Hi,
Justin, before thicking about reducing the size of the array passed to ode
collide function to receive the colision contacts information, maybe you should
remember what i told you about managed versus unmanaged memory use in the ode
plugin.
Maybe you should think about what is being done by framework to convert the
array from managed memory space to unmanaged and then back again on each call.
If you do that (or just remember the details i told you) maybe you will
see how to save some cpu without reducing the stability of the simulation to a
useless state.
Also before doing hard testing with diferent ode supporting libs, maybe you
should also review managed/unmanaged issues on other parts of the plugin.
JointCreateContact ? GeomHeightfieldDataBuildSingle ? ....
Best Regards,
Ubit Umarov
----- Original Message -----
From: Teravus Ovares
To: [email protected]
Sent: Wednesday, January 04, 2012 7:53 PM
Subject: Re: [Opensim-dev] Prospective ODE physics changes
ODE Documentation and examples :)
Regards
Dan
On Wed, Jan 4, 2012 at 2:46 PM, Justin Clark-Casey <[email protected]>
wrote:
Hi Teravus, nice to hear from you again!
Yes, more testing is needed, hopefully on OSGrid. But it seems there may
be a tradeoff between having super smooth physics objects and being able to get
more avatars in a scene without encountering cpu limits. My perception is
having more avatars is a more common use case then lots of physics objects,
particularly as OpenSim's current ODE use does not seem to provide a good
physics simulation). Anybody who does want to try for better physics could
always turn the collision number back up.
In any case, what was the rationale for choosing 80 as the default?
On 03/01/12 22:30, Teravus Ovares wrote:
With ODE, it depends on the physics situation.
With Tri-Mesh and the heightfield collider specifically, ODE generates
lots of small effect contacts and then the
stepper integrates them all into a contact resolution force. With
tri-mesh and the heightfield, depending on how an
object collides with another, there could be 20 or 30 contacts that all
factor into getting the object to react
normally. So, to test, you're going to want to use a stack of
'active'(physical in the client) tri-mesh objects. You
may also want two or more trimesh LINKSETS to see how they react.
My guess, is the first thing that you're going to notice is that a
tri-mesh object sitting on another object will become
more unstable (vibrate more).
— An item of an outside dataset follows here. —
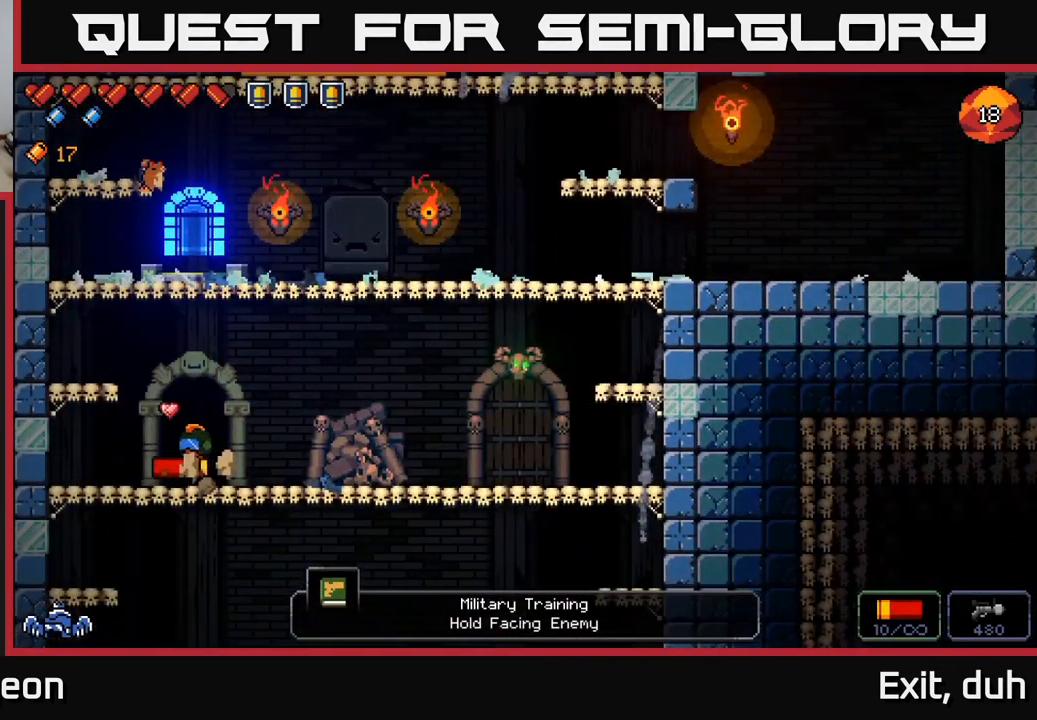
{"buttons": [], "left_stick": "left", "right_stick": "center", "events": [[100, "left_stick", "up"], [150, "left_stick", "center"], [183, "A", "down"], [250, "left_stick", "left"], [383, "A", "up"]]}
Each mini-contact represents a part of the
force to keep the object from rotating from
the other parts of the contact resolution force. As the effect gets
worse, you're going to notice 'rotation anomolies'
that occur when objects collide.
Think of it like... you have a cube shaped trimesh... and the cube's
corners are touching a flat ground. In
theory, that would generate 4 contact points for each of the vertices
touching the flat ground. If you cut one off,
then only three of the corners are being held above ground. On a larger
scale, If you do that enough, then the
object will partially fall through the ground and then bounce back up
from an excessive contact resolution force
creating instability and vibrating.
Those are the indicators that I would use to determine if it's OK to make
that change. Are 8 contacts enough for ODE
to react properly in our usage? That remains to be seen :).
Regards
Teravus
On Tue, Jan 3, 2012 at 4:58 PM, Adams, Robert <[email protected]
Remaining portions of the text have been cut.